Morgan Jones, Principal in the Corporate Finance team at Bravura, an independent investment banking firm specialising in corporate finance and structured solutions, outlines the imperative of exit strategy planning for owner-operators.
One of the biggest challenges for owner-operator companies is when and how to introduce some form of exit or succession planning, says Jones.
“Successful companies will first and foremost focus on their product and service offerings, expanding the customer base and managing operational issues to drive revenue and profitability growth. However, there are a few key disciplines that will not only assist with exit or succession planning but if done correctly, can also support delivery of these other business goals.”
Jones adds that when considering the introduction of a financial or strategic partner, or an outright sale, the following areas should be contemplated to ensure the business attracts the right value, reflective of the true performance potential of the business:
Key man risk
A business that relies heavily or solely on one person is inherently riskier. A business with clearly defined roles, systems, policies and an institutional knowledge base is a more stable organisation and will attract external investors.
Reliable management information and Key Performance Indicators
External investors need reliable information in order to objectively assess the business. More than just the annual financial accounts are required. There should be an opportunity to obtain a deeper understanding of the business through key data points, the tracking of financial performance, the accuracy of budgeting and forecasting versus actual results and the ability to underpin the growth prospects of the business through a data-driven understanding of the business. In addition, the appropriate use of Management Information can often materially enhance the understanding of the business by the existing owners and offer opportunities for refinement and enhancement of strategy pre any investor dialogues.
Strategy and market strategy
Whilst a very broad topic in and of itself, simplistically, growth opportunities and prospects as well as market conditions should be clearly understood. Being able to effectively define what the business can and should achieve will be critical. For example, a business with a diversified customer and supplier base in a deep and growing market mitigates concerns around concentration risk and enhances the perspective of growth opportunities being realistic.
Record keeping and administration
An ability to demonstrate a proactive approach to record keeping and filing is always helpful.
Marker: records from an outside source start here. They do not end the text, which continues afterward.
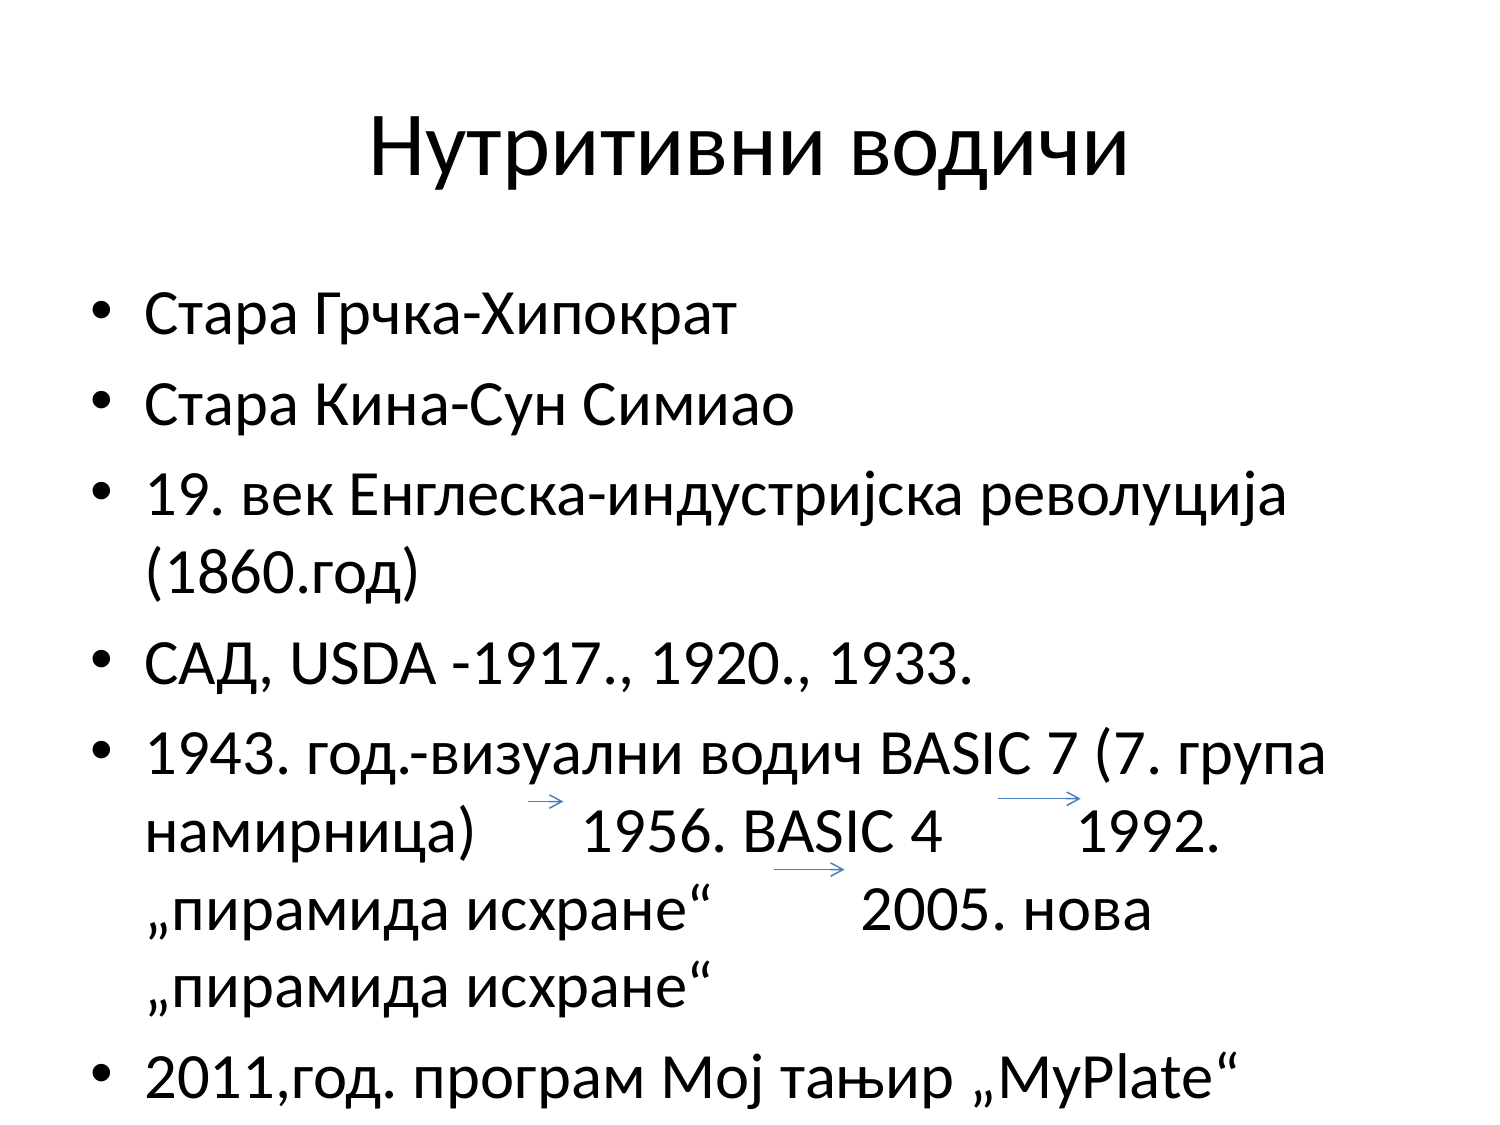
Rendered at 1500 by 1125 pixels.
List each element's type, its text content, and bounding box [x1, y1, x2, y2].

list Стара Грчка-Хипократ Стара Кина-Сун Симиао 19. век Енглеска-индустријска револуција (1860.год) САД, USDA -1917., 1920., 1933. 1943. год.-визуални водич BASIC 7 (7. група намирница) 1956. BASIC 4 1992. „пирамида исхране“ 2005. нова „пирамида исхране“ 2011,год. програм Мој тањир „MyPlate“ [75, 262, 1425, 1125]
title Нутритивни водичи [75, 45, 1425, 233]
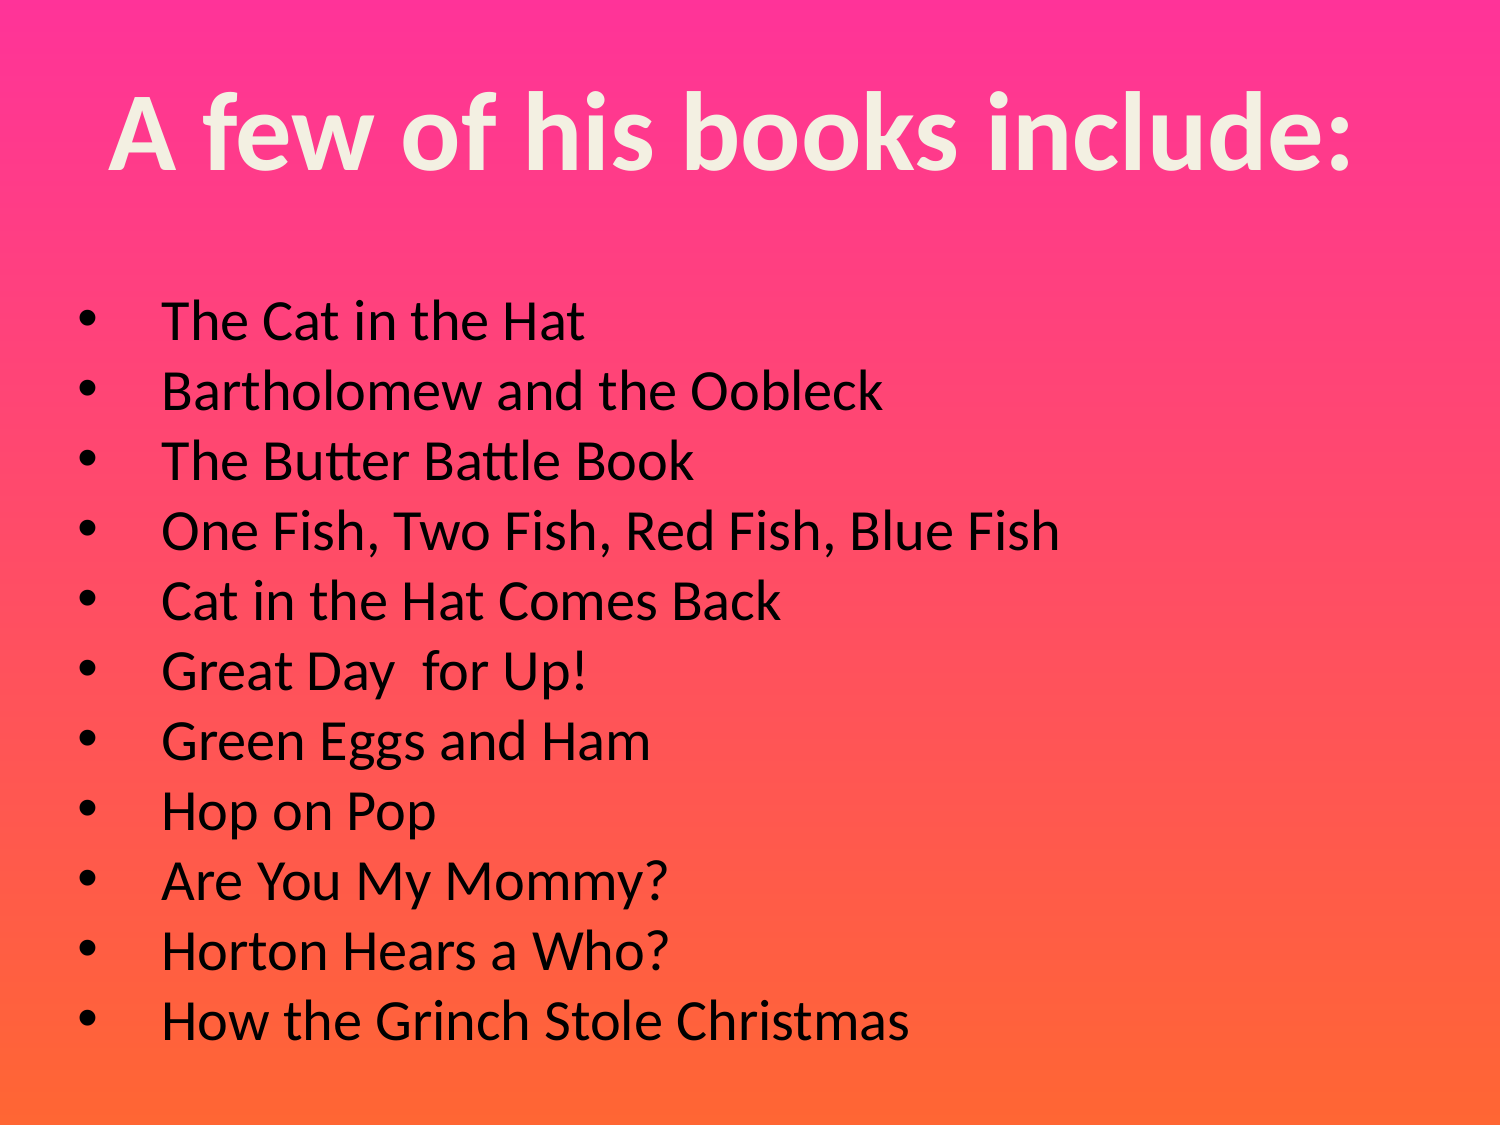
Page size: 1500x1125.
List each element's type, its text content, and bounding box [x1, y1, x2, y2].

text_box The Cat in the Hat Bartholomew and the Oobleck The Butter Battle Book One Fish, Two Fish, Red Fish, Blue Fish Cat in the Hat Comes Back Great Day for Up! Green Eggs and Ham Hop on Pop Are You My Mommy? Horton Hears a Who? How the Grinch Stole Christmas [62, 275, 1438, 1060]
text_box A few of his books include: [93, 49, 1373, 200]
Critically, one should always seek to ensure that the business’ affairs (tax, legal etc.) are fully up to date and any issues or concerns must be clarified and adequately addressed.
The company’s websites, brochures and marketing communications are updated so that they reflect the desired external image.
“Contemplating an exit is in itself, a complex conversation,” Jones says.
“Why would exit be relevant, why would a minority investor be relevant, am I looking to diversify, what is my role in the business going forward, is a sale or a listing on the stock exchange more appropriate?
“These considerations require expert input and guidance as there is never a one size fits all answer to these questions. In addition, if an exit in the medium term is a genuine possibility, it is also worth considering the legal structure of the company itself as well as that of the shareholders’ ownership of the company.”
Jones adds that by working with an expert adviser, all of the above can be factored into the thinking of the business and its owners.
“This ensures that even before any exit process is contemplated, the company’s preparedness has been enhanced, which will increase the likelihood that the price realisable for the business reflects the time and effort and resources that have been required to get the business to where it is today. Even when no exit is necessarily planned, preparation in respect of the above can be important in agreeing whether the timing is right if an unsolicited approach is made to the business.”